Makayla leaps to her feet. “Principal Conehurst! I can still go to the Online News Association banquet, right?”
Principal Conehurst shakes his head. “There just won’t be the money for that, Makayla. I’m very sorry.”
Makayla’s eyes turn fierce. “This is all Martin Shembly’s fault! He’s wrecked everything! The water tower! The carnival! The clubs! And what are you going to do about it!”
“Makayla, this isn’t the place—”
“Yes, it is! He should be expelled! Or arrested! Or both!”
“Miss Brandice, sit down right now!”
Ooh. She got Miss-ed. Even Makayla is no match for that, so she sits back down on the bleachers.
Principal Conehurst looks out at all of us sternly. “I understand how disappointed everyone is, but I want to make one thing perfectly clear. I won’t tolerate any bullying. Any reprisals against Martin Shembly will result in suspension or worse. This is the end of the assembly. Now go to your first period classes.”
Everyone in the gym starts talking at once. The one word I keep hearing is “Martin.”

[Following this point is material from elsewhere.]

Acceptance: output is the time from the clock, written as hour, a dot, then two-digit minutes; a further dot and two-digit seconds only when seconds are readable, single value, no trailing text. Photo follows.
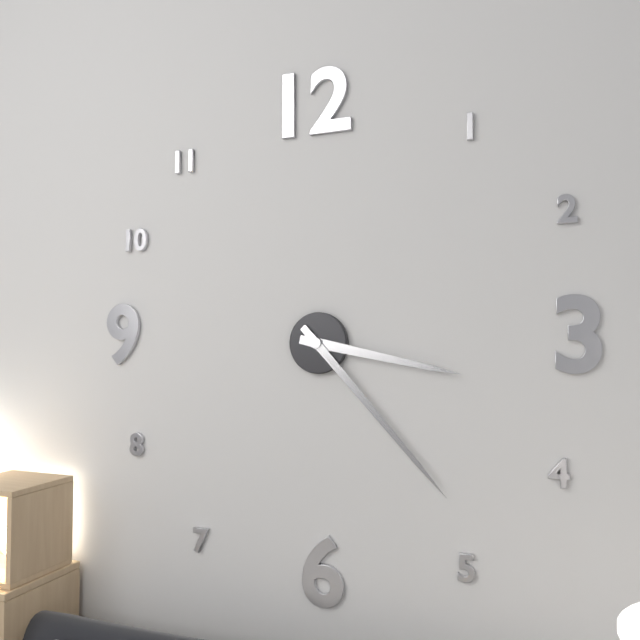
3.23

And for Martin, that’s not a good thing.
Sunny turns to me. “Where is he?”
As Sunny and I walk to first period, we see Mrs. Fleecy behind her counter in the school office.
“I’m going to find out what’s going on,” Sunny says, and I follow her as she goes up to the counter. “Is Martin okay?” Sunny asks.
“That’s confidential, dear.”
“I have to know! He’s my friend—except now his mother won’t let me talk to him.” Sunny’s eyes shine, and I can tell she’s trying not to cry.
Mrs. Fleecy leans forward and pats Sunny’s hand. She says in a low voice, “He’ll be all right. He’s suspended for a week, and then he’s got three months of campus cleanup duty. It could have been a lot worse.”
Ugh. Campus cleanup is this new thing that Principal Conehurst started, where instead of just sitting around in detention, you have to spend your time helping the janitor empty garbage cans and mop stuff up.
Maybe it could have been worse, but three months of that is still really, really bad.
When Martin returns to school a week later, he’s gone from being sort-of-invisible to being the biggest outcast in Lincoln Middle School’s history. People hate him. If it were me, I’d spend all my time hiding. But Martin can’t hide—he’s got campus cleanup duty.
I’m worried that Martin will get beaten up, but that doesn’t happen. Instead, people “accidentally” trip him, step on his feet, and knock his books out of his hands. People always tell him sorry, but they don’t mean it. They’re mad at Martin, and they’re letting him know it.
Makayla, who’s got to be absolutely furious about losing her trip to the news banquet, never once says the words “Martin Shembly” on her morning webcasts. But one night she posts a video on her “Makayla Unscripted” Web site. (She has a script for the webcasts? Who knew!)
She talks into the camera. “Hello, Lincoln Middle School. This is Makayla Brandice, speaking from her heart.” (She has a heart? Who knew!) “I’m worried about Martin Shembly. I don’t think he’s very happy at Lincoln Middle School. I’ve found a number of wonderful military academies and correctional boarding schools that might be perfect for him. Martin, if you’re listening, I’ll post them on my site. If I were you, my very top choice might be the Grindavik Academy in Chile. It’s safe and secure, and I’m sure that live volcano is nothing to worry about.”
Makayla pauses like she’s thinking deep thoughts. “But while Martin is still with us, fellow students, remember to be extra, extra, extra tidy in the halls. We wouldn’t want to make poor Martin’s life harder with spills, and gum, and trash, would we?”
Wow. Makayla is sneaky. She’s pretending to be nice, but she’s really sending out a not-so-secret message about how to make Martin’s life even more miserable.
A lot of kids must have watched Makayla’s video because Martin’s campus cleanup the next day is the worst ever. He has to scrape gum off the hallway floors, pick up overturned trash cans in the boys’ bathroom, and mop up mud from the gym floor.
After school, Sunny and I peer into the cafeteria and see Martin by himself looking at gallons of grape soda spilled on the floor. “Martin’s life stinks,” Sunny says.